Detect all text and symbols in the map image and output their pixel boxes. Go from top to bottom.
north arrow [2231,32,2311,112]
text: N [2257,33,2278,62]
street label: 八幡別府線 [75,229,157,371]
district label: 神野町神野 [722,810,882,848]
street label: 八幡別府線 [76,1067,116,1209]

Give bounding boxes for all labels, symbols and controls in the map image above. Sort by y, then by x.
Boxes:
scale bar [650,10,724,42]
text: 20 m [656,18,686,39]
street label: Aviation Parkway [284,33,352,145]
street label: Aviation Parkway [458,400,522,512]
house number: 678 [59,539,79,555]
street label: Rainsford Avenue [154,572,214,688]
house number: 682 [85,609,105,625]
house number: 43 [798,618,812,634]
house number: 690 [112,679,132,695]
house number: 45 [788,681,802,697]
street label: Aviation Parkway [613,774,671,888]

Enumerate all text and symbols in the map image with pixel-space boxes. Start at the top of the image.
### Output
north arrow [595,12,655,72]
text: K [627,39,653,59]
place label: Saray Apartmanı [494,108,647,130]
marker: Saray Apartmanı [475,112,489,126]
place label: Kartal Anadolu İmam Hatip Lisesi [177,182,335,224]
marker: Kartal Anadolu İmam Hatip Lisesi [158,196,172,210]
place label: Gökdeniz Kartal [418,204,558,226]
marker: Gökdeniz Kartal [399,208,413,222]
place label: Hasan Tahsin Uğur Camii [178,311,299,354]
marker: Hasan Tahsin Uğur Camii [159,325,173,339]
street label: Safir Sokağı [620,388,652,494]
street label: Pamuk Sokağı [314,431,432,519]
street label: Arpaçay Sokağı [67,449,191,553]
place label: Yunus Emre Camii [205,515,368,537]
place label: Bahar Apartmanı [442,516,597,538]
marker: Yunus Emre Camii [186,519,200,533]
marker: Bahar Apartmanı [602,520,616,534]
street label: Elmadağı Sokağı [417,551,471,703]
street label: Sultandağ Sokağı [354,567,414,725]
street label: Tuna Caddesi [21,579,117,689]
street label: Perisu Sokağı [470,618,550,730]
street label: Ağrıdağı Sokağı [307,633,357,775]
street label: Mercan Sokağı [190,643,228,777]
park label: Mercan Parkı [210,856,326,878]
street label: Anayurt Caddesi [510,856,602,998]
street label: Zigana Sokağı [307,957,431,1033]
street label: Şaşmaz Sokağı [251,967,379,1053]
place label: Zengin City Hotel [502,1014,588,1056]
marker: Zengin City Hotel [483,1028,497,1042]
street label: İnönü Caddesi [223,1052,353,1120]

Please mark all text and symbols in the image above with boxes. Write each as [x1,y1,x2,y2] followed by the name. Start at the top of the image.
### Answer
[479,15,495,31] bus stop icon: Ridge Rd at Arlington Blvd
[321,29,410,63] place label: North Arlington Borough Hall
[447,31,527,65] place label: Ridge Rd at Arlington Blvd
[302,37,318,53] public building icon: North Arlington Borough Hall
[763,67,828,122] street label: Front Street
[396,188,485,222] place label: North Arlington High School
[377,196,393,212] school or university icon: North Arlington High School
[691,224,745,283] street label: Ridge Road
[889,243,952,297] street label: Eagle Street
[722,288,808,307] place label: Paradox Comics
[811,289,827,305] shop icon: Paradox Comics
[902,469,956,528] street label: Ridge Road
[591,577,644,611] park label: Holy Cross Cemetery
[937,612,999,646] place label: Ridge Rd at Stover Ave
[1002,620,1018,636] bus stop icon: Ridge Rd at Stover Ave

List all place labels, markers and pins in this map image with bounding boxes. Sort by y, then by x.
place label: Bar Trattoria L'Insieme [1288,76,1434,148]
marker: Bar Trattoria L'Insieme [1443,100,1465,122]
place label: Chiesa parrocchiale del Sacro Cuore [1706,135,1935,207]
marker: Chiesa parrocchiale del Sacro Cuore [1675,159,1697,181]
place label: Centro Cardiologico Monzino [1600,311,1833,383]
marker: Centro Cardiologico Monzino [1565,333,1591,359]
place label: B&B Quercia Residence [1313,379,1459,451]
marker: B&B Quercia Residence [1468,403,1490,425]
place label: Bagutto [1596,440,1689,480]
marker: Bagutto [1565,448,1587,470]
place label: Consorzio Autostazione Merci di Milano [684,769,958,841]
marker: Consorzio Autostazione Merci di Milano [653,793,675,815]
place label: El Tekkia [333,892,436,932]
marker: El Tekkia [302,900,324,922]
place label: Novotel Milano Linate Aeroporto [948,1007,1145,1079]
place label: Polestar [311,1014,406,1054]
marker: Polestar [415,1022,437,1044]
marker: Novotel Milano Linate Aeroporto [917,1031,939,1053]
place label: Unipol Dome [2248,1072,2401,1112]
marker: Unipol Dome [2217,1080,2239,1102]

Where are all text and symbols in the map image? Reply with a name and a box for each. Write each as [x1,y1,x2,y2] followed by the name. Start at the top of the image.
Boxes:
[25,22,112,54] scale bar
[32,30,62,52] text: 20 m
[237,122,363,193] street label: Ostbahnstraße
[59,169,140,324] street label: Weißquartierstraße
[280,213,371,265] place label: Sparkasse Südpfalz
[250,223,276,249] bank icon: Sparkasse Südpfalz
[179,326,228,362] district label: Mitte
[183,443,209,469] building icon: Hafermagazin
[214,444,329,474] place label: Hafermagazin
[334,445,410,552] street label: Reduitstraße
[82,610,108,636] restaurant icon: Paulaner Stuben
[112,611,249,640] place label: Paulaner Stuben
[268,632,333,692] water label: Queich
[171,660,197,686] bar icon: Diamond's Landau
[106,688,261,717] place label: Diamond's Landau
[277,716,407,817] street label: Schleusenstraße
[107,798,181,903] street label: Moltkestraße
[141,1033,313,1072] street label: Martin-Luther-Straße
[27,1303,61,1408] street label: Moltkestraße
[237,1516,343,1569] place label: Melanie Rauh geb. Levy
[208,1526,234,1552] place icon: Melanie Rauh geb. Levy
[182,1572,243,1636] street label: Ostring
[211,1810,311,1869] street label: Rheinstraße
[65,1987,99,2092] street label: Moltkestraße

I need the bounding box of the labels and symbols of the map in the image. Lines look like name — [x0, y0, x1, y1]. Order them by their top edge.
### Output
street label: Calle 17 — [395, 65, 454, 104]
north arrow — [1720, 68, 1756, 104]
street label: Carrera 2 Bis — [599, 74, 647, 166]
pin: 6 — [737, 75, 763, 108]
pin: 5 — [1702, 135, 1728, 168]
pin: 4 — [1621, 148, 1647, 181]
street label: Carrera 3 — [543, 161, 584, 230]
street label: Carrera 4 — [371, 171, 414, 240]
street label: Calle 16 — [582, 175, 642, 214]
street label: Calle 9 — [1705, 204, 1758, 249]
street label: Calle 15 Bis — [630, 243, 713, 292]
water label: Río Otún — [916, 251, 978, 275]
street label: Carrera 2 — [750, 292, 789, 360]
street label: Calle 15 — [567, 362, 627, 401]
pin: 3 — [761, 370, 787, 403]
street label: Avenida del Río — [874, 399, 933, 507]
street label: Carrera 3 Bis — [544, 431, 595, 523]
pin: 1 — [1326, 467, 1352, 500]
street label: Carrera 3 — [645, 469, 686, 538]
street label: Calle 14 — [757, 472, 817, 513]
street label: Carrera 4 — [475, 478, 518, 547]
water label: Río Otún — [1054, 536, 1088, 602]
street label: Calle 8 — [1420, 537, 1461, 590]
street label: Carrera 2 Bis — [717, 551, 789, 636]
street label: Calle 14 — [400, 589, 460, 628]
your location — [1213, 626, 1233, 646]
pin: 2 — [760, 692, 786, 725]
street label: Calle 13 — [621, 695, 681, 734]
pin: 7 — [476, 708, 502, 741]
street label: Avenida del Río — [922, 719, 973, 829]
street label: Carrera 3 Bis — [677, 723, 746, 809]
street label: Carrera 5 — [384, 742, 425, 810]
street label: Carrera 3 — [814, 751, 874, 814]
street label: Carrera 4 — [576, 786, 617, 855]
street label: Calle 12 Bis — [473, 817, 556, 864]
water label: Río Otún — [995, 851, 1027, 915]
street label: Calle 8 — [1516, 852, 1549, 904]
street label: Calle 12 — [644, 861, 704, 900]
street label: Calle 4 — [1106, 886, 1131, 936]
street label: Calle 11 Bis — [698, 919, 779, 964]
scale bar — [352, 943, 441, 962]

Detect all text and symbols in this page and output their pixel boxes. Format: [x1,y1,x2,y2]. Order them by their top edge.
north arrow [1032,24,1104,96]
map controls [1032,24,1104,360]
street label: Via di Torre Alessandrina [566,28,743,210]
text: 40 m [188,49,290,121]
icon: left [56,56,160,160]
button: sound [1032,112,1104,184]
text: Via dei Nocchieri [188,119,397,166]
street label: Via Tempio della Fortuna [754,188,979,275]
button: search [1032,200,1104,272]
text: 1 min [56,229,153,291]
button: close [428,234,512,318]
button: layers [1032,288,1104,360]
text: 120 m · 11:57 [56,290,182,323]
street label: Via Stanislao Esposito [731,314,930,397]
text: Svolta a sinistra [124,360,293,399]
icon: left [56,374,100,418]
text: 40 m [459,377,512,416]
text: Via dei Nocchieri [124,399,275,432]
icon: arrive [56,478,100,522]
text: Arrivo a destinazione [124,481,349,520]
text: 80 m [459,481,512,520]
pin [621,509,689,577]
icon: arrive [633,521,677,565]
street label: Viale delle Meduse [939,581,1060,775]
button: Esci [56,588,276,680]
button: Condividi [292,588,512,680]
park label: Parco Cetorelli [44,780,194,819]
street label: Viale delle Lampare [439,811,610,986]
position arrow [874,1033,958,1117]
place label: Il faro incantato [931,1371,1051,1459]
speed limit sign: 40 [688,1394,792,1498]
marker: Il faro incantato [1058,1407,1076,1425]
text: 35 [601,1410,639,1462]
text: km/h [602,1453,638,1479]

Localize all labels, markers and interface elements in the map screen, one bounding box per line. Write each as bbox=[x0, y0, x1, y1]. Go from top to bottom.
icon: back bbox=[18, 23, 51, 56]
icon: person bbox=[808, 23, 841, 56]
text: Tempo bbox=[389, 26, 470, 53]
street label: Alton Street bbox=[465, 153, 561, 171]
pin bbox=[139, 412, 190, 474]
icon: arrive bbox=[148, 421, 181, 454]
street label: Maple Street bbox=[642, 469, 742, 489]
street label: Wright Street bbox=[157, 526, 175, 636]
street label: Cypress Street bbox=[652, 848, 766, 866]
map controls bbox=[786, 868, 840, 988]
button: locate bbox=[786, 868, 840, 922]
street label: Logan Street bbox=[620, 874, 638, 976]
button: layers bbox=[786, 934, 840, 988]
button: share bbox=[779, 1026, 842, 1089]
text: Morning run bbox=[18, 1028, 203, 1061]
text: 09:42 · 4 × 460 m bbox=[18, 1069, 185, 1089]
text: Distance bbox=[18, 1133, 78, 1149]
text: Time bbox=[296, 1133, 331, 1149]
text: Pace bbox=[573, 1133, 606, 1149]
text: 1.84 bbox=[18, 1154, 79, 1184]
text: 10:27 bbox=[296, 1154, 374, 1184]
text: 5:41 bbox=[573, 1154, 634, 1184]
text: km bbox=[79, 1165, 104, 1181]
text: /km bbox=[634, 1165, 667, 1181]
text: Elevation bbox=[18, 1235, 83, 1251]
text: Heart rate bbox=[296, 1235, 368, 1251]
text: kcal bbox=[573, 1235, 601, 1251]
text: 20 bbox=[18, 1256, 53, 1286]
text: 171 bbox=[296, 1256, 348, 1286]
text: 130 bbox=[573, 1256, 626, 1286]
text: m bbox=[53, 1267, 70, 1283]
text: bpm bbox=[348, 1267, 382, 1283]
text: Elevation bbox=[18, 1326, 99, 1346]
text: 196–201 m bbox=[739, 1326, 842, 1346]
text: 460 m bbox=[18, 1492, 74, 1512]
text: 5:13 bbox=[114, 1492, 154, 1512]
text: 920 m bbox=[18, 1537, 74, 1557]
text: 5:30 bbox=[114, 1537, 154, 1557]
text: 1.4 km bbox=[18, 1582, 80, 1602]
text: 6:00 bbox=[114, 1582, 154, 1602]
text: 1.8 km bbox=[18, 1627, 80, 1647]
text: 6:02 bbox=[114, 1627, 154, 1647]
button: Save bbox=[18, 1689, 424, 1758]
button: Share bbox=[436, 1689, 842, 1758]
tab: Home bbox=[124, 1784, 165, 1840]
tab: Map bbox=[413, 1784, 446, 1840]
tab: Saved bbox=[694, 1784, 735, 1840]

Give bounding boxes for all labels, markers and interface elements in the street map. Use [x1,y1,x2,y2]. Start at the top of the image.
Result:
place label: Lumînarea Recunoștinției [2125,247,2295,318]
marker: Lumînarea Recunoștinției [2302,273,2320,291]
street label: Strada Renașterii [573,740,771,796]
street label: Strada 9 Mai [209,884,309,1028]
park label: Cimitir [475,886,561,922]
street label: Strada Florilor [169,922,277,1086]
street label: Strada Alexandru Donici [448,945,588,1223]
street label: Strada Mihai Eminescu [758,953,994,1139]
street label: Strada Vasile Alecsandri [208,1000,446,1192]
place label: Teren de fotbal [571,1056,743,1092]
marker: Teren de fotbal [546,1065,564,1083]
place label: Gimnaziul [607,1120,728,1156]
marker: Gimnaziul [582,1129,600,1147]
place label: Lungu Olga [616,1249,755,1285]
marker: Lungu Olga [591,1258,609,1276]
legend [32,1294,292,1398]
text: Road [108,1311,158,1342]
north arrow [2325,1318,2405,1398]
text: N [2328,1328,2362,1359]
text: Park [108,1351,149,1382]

** WORK ITEM **
Using the material above, gather every line that includes "İmam".

** EXERCISE ANSWER **
place label: Kartal Anadolu İmam Hatip Lisesi [177,182,335,224]
marker: Kartal Anadolu İmam Hatip Lisesi [158,196,172,210]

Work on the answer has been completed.